───── ENTRIES SHOWN ─────

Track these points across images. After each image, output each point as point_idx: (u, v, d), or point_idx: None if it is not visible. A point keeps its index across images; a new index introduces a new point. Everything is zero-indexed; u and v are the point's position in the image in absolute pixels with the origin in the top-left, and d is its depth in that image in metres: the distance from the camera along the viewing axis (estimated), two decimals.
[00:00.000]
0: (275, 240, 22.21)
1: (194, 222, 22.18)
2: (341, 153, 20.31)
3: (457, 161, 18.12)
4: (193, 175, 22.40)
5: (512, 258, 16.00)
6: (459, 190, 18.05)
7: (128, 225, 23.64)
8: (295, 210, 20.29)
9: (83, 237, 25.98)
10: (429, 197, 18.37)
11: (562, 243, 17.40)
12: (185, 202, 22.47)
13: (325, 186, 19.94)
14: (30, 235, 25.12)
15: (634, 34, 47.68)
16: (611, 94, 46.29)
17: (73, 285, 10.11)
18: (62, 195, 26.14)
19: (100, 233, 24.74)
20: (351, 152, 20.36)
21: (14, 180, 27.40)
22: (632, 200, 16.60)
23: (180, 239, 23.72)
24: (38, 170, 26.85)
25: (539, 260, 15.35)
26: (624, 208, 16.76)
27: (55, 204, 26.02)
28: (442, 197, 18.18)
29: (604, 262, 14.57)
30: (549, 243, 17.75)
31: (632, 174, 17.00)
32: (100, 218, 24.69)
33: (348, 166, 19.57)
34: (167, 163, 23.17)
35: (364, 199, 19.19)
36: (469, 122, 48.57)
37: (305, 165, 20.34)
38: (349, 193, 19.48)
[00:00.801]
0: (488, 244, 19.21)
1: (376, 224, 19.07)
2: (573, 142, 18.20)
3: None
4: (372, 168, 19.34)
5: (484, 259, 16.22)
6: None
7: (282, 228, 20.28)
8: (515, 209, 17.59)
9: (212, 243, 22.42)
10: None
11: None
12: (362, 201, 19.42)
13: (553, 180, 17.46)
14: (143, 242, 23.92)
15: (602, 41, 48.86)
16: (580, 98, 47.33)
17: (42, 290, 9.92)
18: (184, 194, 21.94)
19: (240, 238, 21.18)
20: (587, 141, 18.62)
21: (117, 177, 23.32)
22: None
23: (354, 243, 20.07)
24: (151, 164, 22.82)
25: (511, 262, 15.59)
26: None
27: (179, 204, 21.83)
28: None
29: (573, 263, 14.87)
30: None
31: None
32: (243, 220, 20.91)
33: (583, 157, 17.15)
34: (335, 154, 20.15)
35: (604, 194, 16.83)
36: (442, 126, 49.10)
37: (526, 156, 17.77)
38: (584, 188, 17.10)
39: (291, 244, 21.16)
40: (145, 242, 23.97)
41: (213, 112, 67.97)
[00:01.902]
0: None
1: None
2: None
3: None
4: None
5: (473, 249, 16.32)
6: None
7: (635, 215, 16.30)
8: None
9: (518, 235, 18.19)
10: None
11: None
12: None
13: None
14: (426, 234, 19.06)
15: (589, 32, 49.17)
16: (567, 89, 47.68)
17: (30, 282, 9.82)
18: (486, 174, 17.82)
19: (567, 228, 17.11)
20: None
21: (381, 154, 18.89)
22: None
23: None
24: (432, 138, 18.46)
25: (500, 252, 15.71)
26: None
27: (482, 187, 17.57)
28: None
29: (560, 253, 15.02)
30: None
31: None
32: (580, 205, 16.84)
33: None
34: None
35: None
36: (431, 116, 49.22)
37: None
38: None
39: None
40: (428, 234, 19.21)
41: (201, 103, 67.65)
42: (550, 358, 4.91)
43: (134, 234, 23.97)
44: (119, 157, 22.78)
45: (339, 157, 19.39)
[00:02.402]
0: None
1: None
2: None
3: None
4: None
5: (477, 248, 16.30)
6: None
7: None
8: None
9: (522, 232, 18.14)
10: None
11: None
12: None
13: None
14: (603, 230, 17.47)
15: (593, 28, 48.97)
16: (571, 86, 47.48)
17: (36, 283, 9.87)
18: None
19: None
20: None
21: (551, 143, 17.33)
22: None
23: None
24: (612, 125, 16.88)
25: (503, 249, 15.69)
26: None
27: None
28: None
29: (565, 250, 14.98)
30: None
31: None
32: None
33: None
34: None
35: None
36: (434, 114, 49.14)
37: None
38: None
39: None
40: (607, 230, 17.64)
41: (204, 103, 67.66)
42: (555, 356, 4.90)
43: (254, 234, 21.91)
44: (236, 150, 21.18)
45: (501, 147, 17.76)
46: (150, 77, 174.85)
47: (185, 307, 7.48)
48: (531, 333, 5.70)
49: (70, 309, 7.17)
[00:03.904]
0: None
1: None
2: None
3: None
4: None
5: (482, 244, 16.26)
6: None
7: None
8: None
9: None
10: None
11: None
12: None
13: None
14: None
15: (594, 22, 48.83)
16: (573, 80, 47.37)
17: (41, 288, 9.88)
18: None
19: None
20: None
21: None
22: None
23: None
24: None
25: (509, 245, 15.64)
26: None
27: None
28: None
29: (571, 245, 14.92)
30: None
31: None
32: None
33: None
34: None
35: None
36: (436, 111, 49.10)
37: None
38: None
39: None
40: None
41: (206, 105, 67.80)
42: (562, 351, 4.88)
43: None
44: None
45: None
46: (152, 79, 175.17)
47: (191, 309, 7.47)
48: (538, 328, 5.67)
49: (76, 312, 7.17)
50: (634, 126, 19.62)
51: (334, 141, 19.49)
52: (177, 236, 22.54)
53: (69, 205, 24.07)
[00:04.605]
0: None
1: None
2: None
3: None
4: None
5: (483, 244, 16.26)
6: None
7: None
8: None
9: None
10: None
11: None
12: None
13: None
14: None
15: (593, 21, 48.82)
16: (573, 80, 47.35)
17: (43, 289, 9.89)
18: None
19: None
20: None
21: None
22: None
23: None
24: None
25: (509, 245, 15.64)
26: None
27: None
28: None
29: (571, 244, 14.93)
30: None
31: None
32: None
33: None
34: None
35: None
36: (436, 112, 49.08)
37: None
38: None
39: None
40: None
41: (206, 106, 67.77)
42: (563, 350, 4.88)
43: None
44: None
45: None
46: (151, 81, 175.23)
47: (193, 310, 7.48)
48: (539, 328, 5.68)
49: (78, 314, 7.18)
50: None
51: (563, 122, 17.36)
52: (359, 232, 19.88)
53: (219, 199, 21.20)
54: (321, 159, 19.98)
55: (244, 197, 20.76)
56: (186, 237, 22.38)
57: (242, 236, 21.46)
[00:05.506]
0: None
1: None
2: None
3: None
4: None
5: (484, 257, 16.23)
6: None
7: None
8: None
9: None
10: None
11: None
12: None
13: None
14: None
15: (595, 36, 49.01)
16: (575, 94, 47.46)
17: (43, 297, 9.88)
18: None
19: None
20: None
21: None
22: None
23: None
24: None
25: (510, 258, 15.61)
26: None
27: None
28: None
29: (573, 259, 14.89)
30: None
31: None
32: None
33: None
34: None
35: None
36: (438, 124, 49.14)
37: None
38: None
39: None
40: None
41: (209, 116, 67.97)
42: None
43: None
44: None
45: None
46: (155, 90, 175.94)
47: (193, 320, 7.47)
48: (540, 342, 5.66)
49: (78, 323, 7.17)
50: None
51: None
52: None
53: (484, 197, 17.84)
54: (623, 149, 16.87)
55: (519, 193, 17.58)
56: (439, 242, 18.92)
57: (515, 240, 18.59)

─────

WORK INSTRUCTION
Each record above should be repeated exactly.

ANSWER BOX
Track these points across images. After each image, output each point as point_idx: (u, v, d), or point_idx: None if it is not visible. A point keeps its index across images; a new index introduces a new point. Everything is zero-indexed; u and v are the point's position in the image in absolute pixels with the origin in the top-left, and d is its depth in that image in metres: the distance from the camera along the viewing axis (estimated), two decimals.
[00:00.000]
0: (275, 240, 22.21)
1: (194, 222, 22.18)
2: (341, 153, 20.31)
3: (457, 161, 18.12)
4: (193, 175, 22.40)
5: (512, 258, 16.00)
6: (459, 190, 18.05)
7: (128, 225, 23.64)
8: (295, 210, 20.29)
9: (83, 237, 25.98)
10: (429, 197, 18.37)
11: (562, 243, 17.40)
12: (185, 202, 22.47)
13: (325, 186, 19.94)
14: (30, 235, 25.12)
15: (634, 34, 47.68)
16: (611, 94, 46.29)
17: (73, 285, 10.11)
18: (62, 195, 26.14)
19: (100, 233, 24.74)
20: (351, 152, 20.36)
21: (14, 180, 27.40)
22: (632, 200, 16.60)
23: (180, 239, 23.72)
24: (38, 170, 26.85)
25: (539, 260, 15.35)
26: (624, 208, 16.76)
27: (55, 204, 26.02)
28: (442, 197, 18.18)
29: (604, 262, 14.57)
30: (549, 243, 17.75)
31: (632, 174, 17.00)
32: (100, 218, 24.69)
33: (348, 166, 19.57)
34: (167, 163, 23.17)
35: (364, 199, 19.19)
36: (469, 122, 48.57)
37: (305, 165, 20.34)
38: (349, 193, 19.48)
[00:00.801]
0: (488, 244, 19.21)
1: (376, 224, 19.07)
2: (573, 142, 18.20)
3: None
4: (372, 168, 19.34)
5: (484, 259, 16.22)
6: None
7: (282, 228, 20.28)
8: (515, 209, 17.59)
9: (212, 243, 22.42)
10: None
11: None
12: (362, 201, 19.42)
13: (553, 180, 17.46)
14: (143, 242, 23.92)
15: (602, 41, 48.86)
16: (580, 98, 47.33)
17: (42, 290, 9.92)
18: (184, 194, 21.94)
19: (240, 238, 21.18)
20: (587, 141, 18.62)
21: (117, 177, 23.32)
22: None
23: (354, 243, 20.07)
24: (151, 164, 22.82)
25: (511, 262, 15.59)
26: None
27: (179, 204, 21.83)
28: None
29: (573, 263, 14.87)
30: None
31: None
32: (243, 220, 20.91)
33: (583, 157, 17.15)
34: (335, 154, 20.15)
35: (604, 194, 16.83)
36: (442, 126, 49.10)
37: (526, 156, 17.77)
38: (584, 188, 17.10)
39: (291, 244, 21.16)
40: (145, 242, 23.97)
41: (213, 112, 67.97)
[00:01.902]
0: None
1: None
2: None
3: None
4: None
5: (473, 249, 16.32)
6: None
7: (635, 215, 16.30)
8: None
9: (518, 235, 18.19)
10: None
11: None
12: None
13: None
14: (426, 234, 19.06)
15: (589, 32, 49.17)
16: (567, 89, 47.68)
17: (30, 282, 9.82)
18: (486, 174, 17.82)
19: (567, 228, 17.11)
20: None
21: (381, 154, 18.89)
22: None
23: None
24: (432, 138, 18.46)
25: (500, 252, 15.71)
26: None
27: (482, 187, 17.57)
28: None
29: (560, 253, 15.02)
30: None
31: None
32: (580, 205, 16.84)
33: None
34: None
35: None
36: (431, 116, 49.22)
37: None
38: None
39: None
40: (428, 234, 19.21)
41: (201, 103, 67.65)
42: (550, 358, 4.91)
43: (134, 234, 23.97)
44: (119, 157, 22.78)
45: (339, 157, 19.39)
[00:02.402]
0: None
1: None
2: None
3: None
4: None
5: (477, 248, 16.30)
6: None
7: None
8: None
9: (522, 232, 18.14)
10: None
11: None
12: None
13: None
14: (603, 230, 17.47)
15: (593, 28, 48.97)
16: (571, 86, 47.48)
17: (36, 283, 9.87)
18: None
19: None
20: None
21: (551, 143, 17.33)
22: None
23: None
24: (612, 125, 16.88)
25: (503, 249, 15.69)
26: None
27: None
28: None
29: (565, 250, 14.98)
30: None
31: None
32: None
33: None
34: None
35: None
36: (434, 114, 49.14)
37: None
38: None
39: None
40: (607, 230, 17.64)
41: (204, 103, 67.66)
42: (555, 356, 4.90)
43: (254, 234, 21.91)
44: (236, 150, 21.18)
45: (501, 147, 17.76)
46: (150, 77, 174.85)
47: (185, 307, 7.48)
48: (531, 333, 5.70)
49: (70, 309, 7.17)
[00:03.904]
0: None
1: None
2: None
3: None
4: None
5: (482, 244, 16.26)
6: None
7: None
8: None
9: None
10: None
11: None
12: None
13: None
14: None
15: (594, 22, 48.83)
16: (573, 80, 47.37)
17: (41, 288, 9.88)
18: None
19: None
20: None
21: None
22: None
23: None
24: None
25: (509, 245, 15.64)
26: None
27: None
28: None
29: (571, 245, 14.92)
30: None
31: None
32: None
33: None
34: None
35: None
36: (436, 111, 49.10)
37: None
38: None
39: None
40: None
41: (206, 105, 67.80)
42: (562, 351, 4.88)
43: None
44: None
45: None
46: (152, 79, 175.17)
47: (191, 309, 7.47)
48: (538, 328, 5.67)
49: (76, 312, 7.17)
50: (634, 126, 19.62)
51: (334, 141, 19.49)
52: (177, 236, 22.54)
53: (69, 205, 24.07)
[00:04.605]
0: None
1: None
2: None
3: None
4: None
5: (483, 244, 16.26)
6: None
7: None
8: None
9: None
10: None
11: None
12: None
13: None
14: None
15: (593, 21, 48.82)
16: (573, 80, 47.35)
17: (43, 289, 9.89)
18: None
19: None
20: None
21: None
22: None
23: None
24: None
25: (509, 245, 15.64)
26: None
27: None
28: None
29: (571, 244, 14.93)
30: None
31: None
32: None
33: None
34: None
35: None
36: (436, 112, 49.08)
37: None
38: None
39: None
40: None
41: (206, 106, 67.77)
42: (563, 350, 4.88)
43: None
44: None
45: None
46: (151, 81, 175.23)
47: (193, 310, 7.48)
48: (539, 328, 5.68)
49: (78, 314, 7.18)
50: None
51: (563, 122, 17.36)
52: (359, 232, 19.88)
53: (219, 199, 21.20)
54: (321, 159, 19.98)
55: (244, 197, 20.76)
56: (186, 237, 22.38)
57: (242, 236, 21.46)
[00:05.506]
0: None
1: None
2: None
3: None
4: None
5: (484, 257, 16.23)
6: None
7: None
8: None
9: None
10: None
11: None
12: None
13: None
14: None
15: (595, 36, 49.01)
16: (575, 94, 47.46)
17: (43, 297, 9.88)
18: None
19: None
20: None
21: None
22: None
23: None
24: None
25: (510, 258, 15.61)
26: None
27: None
28: None
29: (573, 259, 14.89)
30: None
31: None
32: None
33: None
34: None
35: None
36: (438, 124, 49.14)
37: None
38: None
39: None
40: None
41: (209, 116, 67.97)
42: None
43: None
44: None
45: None
46: (155, 90, 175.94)
47: (193, 320, 7.47)
48: (540, 342, 5.66)
49: (78, 323, 7.17)
50: None
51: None
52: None
53: (484, 197, 17.84)
54: (623, 149, 16.87)
55: (519, 193, 17.58)
56: (439, 242, 18.92)
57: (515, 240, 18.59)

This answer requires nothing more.